The lake is supposed to be the main source of the Jones River by contributing about 20 percent of the river's flow, but the Forge Pond Dam near its base lets out minimal, in some years no, water to the river. This also prevents migratory aquatic animals from reaching the lake. Brockton prefers to keep the dam to have more accessible water.

Access to the pond is through Silver Lake Sanctuary, a 92 acre property where one can walk, hike and fish, which is located at the end of Barses Lane, off Route 27 in Kingston.

==History==
Silver Lake used to be called the Jones River Pond, but its name was changed to Silver Lake in the 1800s in a marketing effort to sell more ice from it.

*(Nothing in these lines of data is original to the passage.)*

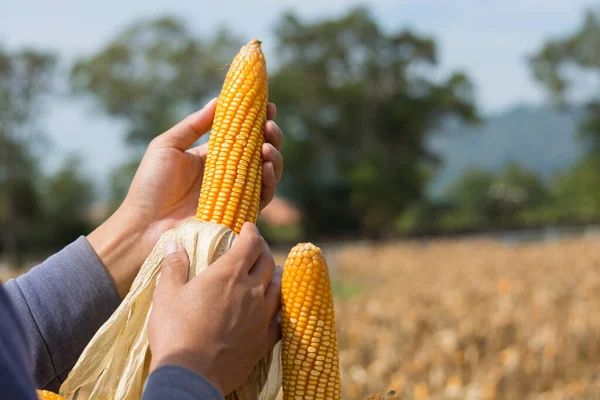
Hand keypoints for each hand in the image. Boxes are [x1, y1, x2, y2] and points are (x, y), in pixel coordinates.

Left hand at [87, 99, 283, 296]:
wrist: (144, 226)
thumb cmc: (150, 186)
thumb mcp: (167, 146)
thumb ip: (194, 124)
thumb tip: (219, 100)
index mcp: (213, 156)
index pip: (243, 135)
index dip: (258, 120)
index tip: (268, 106)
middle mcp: (229, 174)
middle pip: (261, 152)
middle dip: (272, 136)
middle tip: (269, 125)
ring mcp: (236, 194)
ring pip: (268, 173)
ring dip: (274, 157)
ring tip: (267, 147)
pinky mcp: (239, 214)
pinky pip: (264, 197)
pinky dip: (270, 181)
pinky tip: (266, 167)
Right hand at [148, 222, 282, 395]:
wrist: (191, 375)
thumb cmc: (175, 332)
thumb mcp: (166, 295)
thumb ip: (174, 266)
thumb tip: (174, 243)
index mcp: (228, 274)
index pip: (250, 243)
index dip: (251, 232)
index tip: (248, 227)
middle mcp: (251, 291)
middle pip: (268, 262)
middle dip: (263, 251)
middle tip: (256, 249)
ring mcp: (262, 316)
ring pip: (280, 288)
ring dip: (276, 276)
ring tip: (271, 273)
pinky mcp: (265, 339)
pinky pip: (281, 319)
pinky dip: (279, 309)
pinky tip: (275, 309)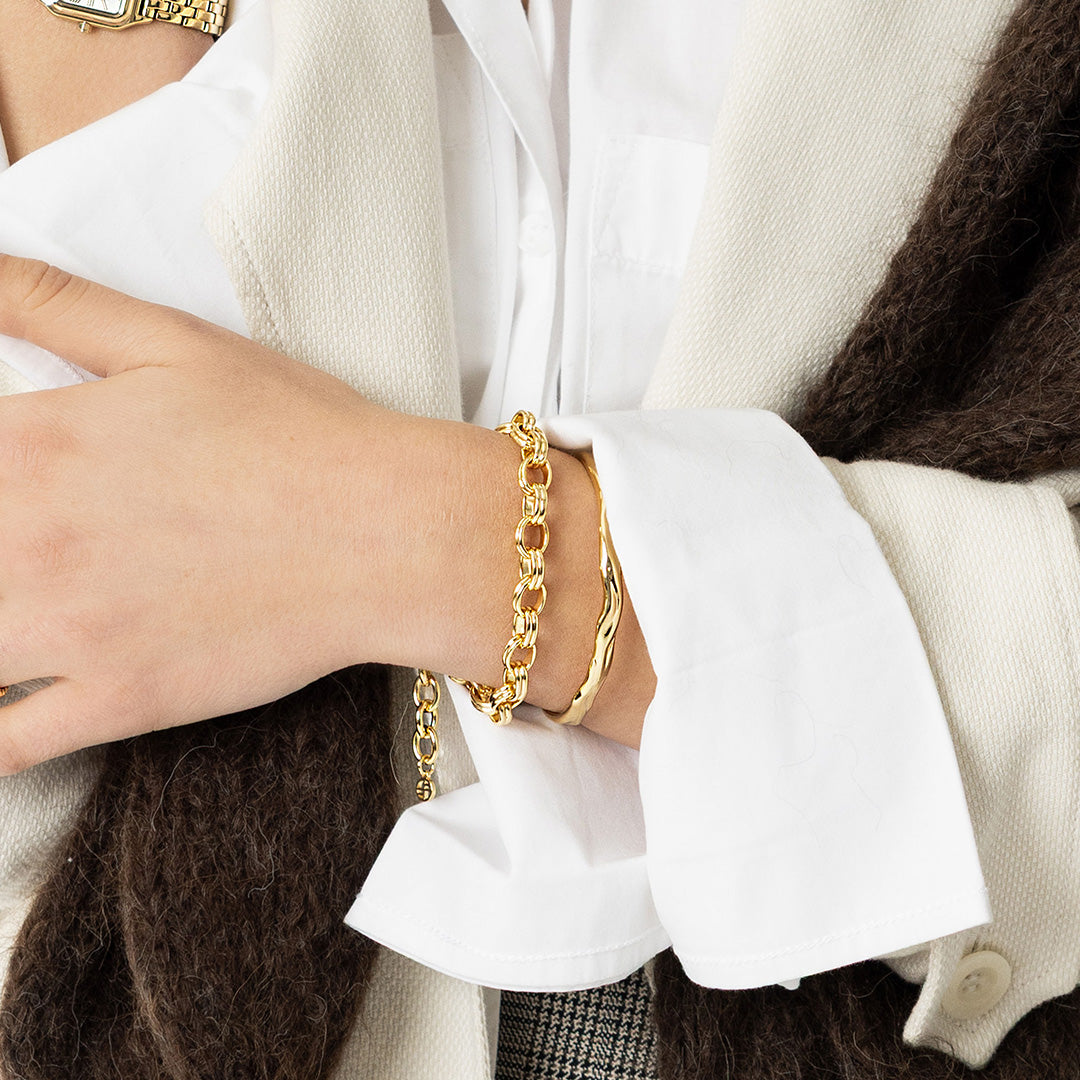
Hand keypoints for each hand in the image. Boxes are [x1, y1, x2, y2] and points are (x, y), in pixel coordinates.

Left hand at [0, 256, 409, 769]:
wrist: (390, 532)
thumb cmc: (298, 437)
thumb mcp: (173, 341)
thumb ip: (50, 301)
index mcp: (35, 443)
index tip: (3, 485)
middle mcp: (29, 541)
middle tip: (13, 550)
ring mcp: (70, 633)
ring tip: (11, 611)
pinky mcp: (118, 701)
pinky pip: (1, 749)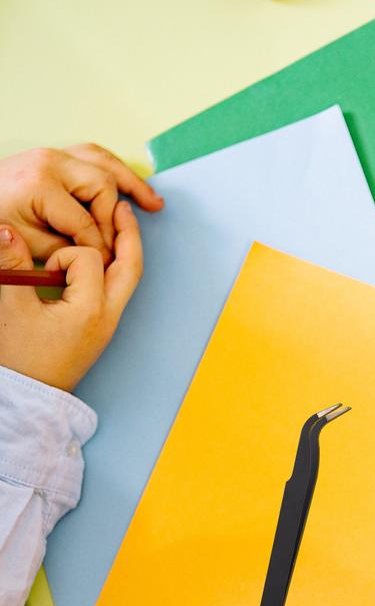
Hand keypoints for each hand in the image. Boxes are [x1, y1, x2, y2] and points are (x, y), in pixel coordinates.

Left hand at [0, 146, 160, 265]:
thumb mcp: (28, 242)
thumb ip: (68, 248)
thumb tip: (101, 252)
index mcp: (40, 184)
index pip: (86, 220)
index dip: (100, 245)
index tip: (106, 263)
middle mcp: (50, 161)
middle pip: (102, 184)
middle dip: (114, 216)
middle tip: (125, 239)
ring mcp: (53, 154)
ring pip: (104, 162)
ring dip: (132, 182)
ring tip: (154, 203)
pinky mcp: (55, 155)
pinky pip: (94, 156)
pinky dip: (117, 170)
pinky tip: (133, 186)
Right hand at [0, 209, 141, 390]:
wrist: (30, 400)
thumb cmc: (20, 360)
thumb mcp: (9, 310)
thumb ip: (9, 267)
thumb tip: (4, 229)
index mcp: (90, 310)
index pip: (88, 259)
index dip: (64, 253)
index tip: (43, 268)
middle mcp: (107, 316)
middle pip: (129, 268)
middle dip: (128, 236)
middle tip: (121, 206)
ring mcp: (108, 324)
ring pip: (126, 280)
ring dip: (122, 251)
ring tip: (117, 223)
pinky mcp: (101, 328)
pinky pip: (115, 291)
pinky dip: (111, 269)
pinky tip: (100, 257)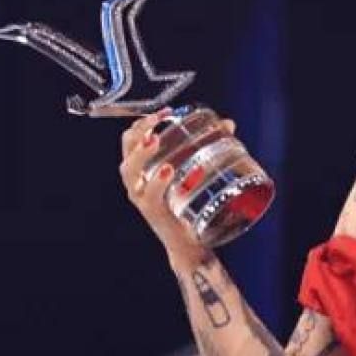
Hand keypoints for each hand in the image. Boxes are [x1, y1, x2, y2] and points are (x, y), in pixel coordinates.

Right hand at [118, 108, 235, 255]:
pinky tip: (169, 170)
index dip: (142, 123)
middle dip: (139, 132)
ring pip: (129, 172)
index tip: (164, 111)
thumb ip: (212, 147)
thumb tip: (229, 124)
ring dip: (141, 154)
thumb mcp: (198, 173)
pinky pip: (149, 197)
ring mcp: (142, 199)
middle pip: (126, 151)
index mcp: (144, 171)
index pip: (131, 141)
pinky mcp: (153, 213)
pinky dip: (158, 182)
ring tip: (155, 140)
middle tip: (159, 121)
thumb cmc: (191, 206)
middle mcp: (137, 183)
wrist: (191, 244)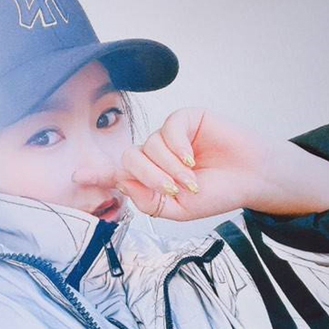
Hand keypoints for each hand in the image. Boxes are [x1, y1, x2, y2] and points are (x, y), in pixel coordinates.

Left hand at [110, 108, 328, 220]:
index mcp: (151, 177)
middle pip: (130, 159)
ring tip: (192, 180)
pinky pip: (167, 129)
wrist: (251, 178)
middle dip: (148, 177)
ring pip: (149, 147)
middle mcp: (156, 154)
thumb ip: (149, 201)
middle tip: (173, 190)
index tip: (77, 176)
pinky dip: (177, 148)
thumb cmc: (218, 193)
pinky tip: (192, 159)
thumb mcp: (178, 209)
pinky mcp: (186, 119)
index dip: (98, 174)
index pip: (119, 174)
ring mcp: (170, 136)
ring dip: (169, 168)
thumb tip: (124, 184)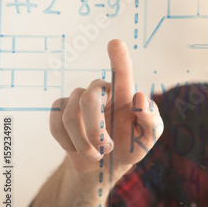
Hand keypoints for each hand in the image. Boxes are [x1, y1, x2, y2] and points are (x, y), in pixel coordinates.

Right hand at [49, 39, 162, 174]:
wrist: (107, 163)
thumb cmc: (132, 144)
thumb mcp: (149, 136)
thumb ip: (150, 119)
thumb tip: (140, 97)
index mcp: (124, 92)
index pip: (122, 71)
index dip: (118, 57)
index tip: (115, 43)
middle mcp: (100, 90)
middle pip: (88, 99)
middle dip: (94, 129)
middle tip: (106, 149)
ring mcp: (78, 99)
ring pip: (70, 116)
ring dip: (83, 143)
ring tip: (97, 154)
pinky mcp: (61, 110)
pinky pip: (56, 123)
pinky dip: (69, 143)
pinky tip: (79, 148)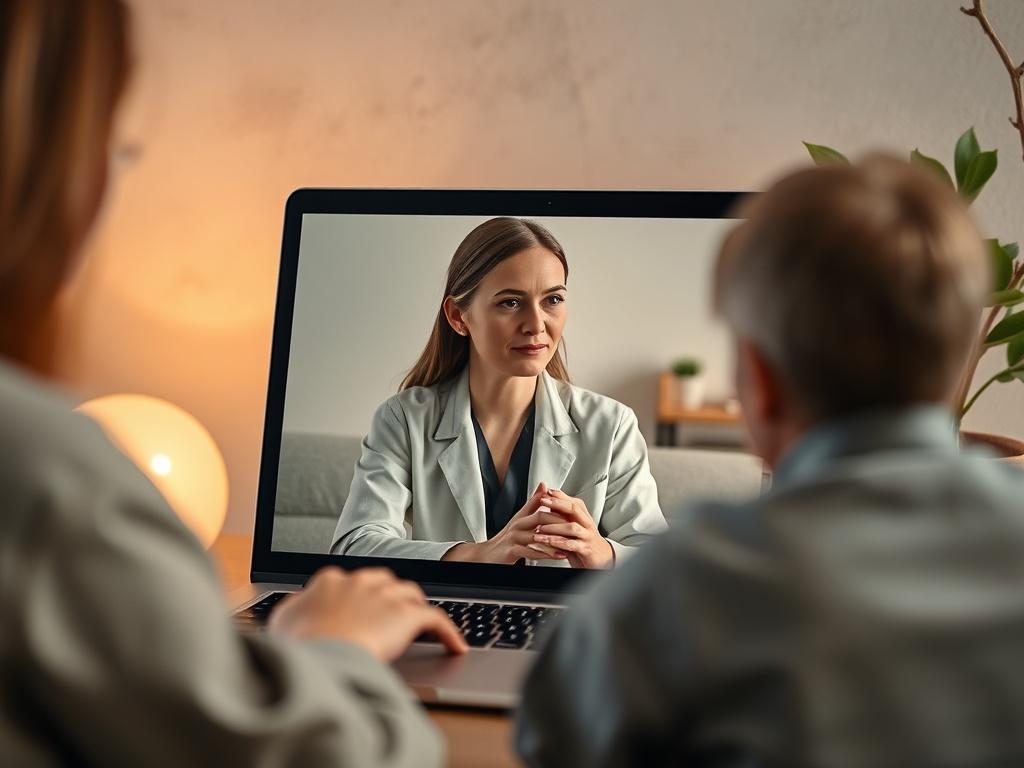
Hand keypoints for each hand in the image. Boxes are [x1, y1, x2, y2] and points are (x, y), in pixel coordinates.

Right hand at [267, 566, 466, 661]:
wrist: (320, 652)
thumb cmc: (299, 642)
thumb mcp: (283, 620)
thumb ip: (293, 608)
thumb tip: (297, 607)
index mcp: (331, 580)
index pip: (349, 582)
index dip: (357, 597)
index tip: (359, 609)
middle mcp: (362, 581)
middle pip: (384, 583)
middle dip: (389, 597)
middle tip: (390, 616)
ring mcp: (387, 596)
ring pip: (410, 595)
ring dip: (414, 609)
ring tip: (420, 625)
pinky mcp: (408, 615)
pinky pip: (436, 619)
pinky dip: (448, 632)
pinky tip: (455, 646)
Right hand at [442, 483, 569, 563]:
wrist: (487, 554)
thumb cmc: (506, 538)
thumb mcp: (520, 518)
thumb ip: (533, 503)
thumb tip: (543, 485)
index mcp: (522, 517)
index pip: (542, 508)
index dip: (558, 511)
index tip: (574, 515)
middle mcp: (517, 525)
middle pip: (540, 518)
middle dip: (559, 522)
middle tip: (575, 527)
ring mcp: (513, 538)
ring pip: (537, 536)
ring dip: (554, 541)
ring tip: (570, 545)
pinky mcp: (510, 551)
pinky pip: (529, 551)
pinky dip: (544, 554)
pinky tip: (556, 556)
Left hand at [531, 488, 614, 568]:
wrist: (601, 557)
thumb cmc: (584, 540)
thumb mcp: (574, 525)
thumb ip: (562, 515)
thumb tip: (548, 501)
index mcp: (583, 516)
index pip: (572, 501)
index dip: (558, 496)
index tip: (545, 491)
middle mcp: (586, 523)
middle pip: (574, 509)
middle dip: (557, 504)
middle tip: (543, 501)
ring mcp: (587, 536)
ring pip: (572, 527)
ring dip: (554, 526)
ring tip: (540, 527)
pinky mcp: (586, 550)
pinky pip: (571, 545)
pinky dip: (558, 543)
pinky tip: (547, 542)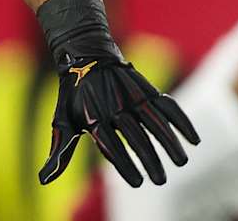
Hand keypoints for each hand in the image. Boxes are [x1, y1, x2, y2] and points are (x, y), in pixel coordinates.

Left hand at [40, 53, 199, 186]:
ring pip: (154, 121)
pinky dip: (181, 120)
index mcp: (92, 117)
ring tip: (181, 162)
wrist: (84, 56)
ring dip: (170, 141)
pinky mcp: (146, 89)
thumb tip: (43, 180)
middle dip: (149, 159)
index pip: (110, 145)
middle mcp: (114, 107)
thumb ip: (60, 152)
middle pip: (135, 136)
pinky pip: (167, 105)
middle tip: (160, 180)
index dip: (124, 164)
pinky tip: (194, 140)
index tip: (137, 182)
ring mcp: (131, 96)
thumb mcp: (63, 122)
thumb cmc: (74, 98)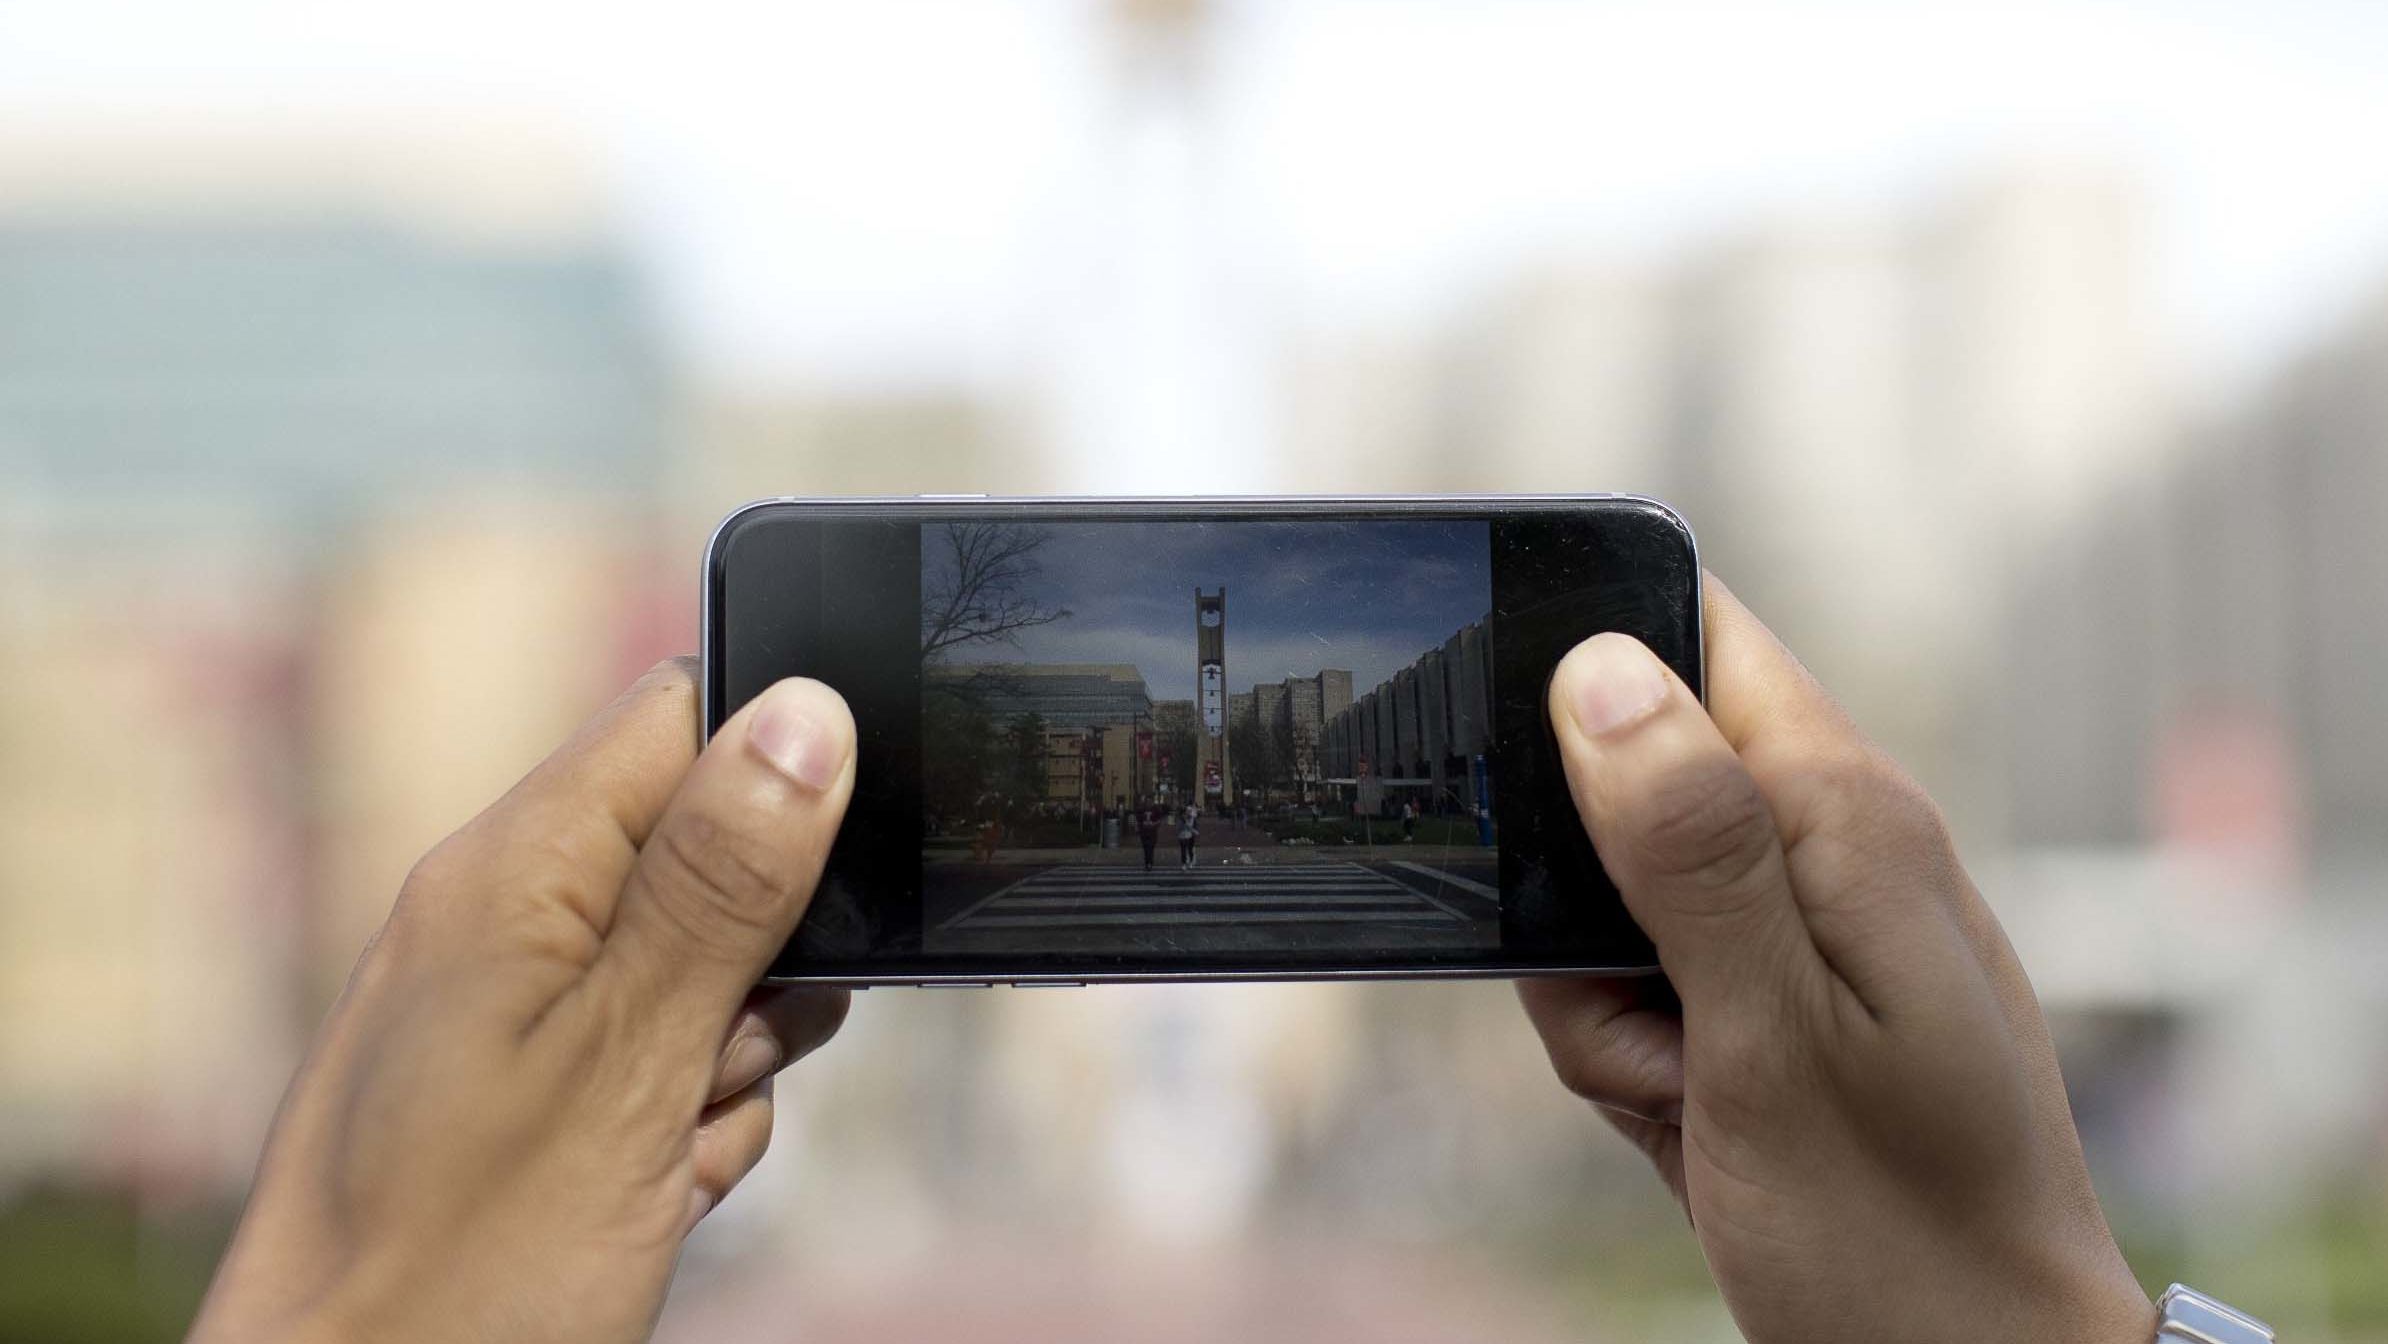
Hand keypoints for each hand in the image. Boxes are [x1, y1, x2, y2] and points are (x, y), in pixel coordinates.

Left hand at [189, 660, 855, 1343]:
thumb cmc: (455, 1276)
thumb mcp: (625, 1063)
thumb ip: (720, 883)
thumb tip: (809, 712)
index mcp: (509, 872)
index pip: (684, 718)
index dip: (780, 780)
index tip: (817, 888)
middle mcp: (505, 922)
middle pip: (715, 856)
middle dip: (763, 963)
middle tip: (711, 1059)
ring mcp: (519, 1016)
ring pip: (713, 978)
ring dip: (733, 1064)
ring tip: (664, 1149)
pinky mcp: (541, 1100)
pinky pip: (672, 1070)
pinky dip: (693, 1132)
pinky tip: (648, 1196)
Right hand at [1520, 580, 2156, 1343]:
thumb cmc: (1899, 1234)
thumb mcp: (1770, 1035)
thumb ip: (1692, 847)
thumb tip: (1604, 671)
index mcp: (1850, 819)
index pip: (1700, 636)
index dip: (1593, 674)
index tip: (1546, 792)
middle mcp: (1834, 850)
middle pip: (1629, 782)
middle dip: (1581, 895)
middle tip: (1641, 1009)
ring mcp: (1804, 930)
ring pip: (1617, 896)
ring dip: (1602, 993)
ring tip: (1679, 1084)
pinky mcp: (1773, 1003)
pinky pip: (1645, 979)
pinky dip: (1632, 1047)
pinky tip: (1684, 1114)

In the late 19th century, Silver Lake hosted rowing competitions, which drew thousands of spectators, many arriving via trains from Boston. The return train from a competition held on October 8, 1878, was involved in an accident in Quincy, Massachusetts, which resulted in 19 deaths, including one of the competitors in that day's rowing event.

==Silver Lake village==
Coordinates:

Silver Lake is also the name of a village southeast of the lake in Kingston at the intersection of Grove Street and Lake Street, near the Kingston/Plympton town line. Silver Lake Regional High School is located north of the village on Route 27.

The name has also been incorporated into numerous businesses and organizations in the area.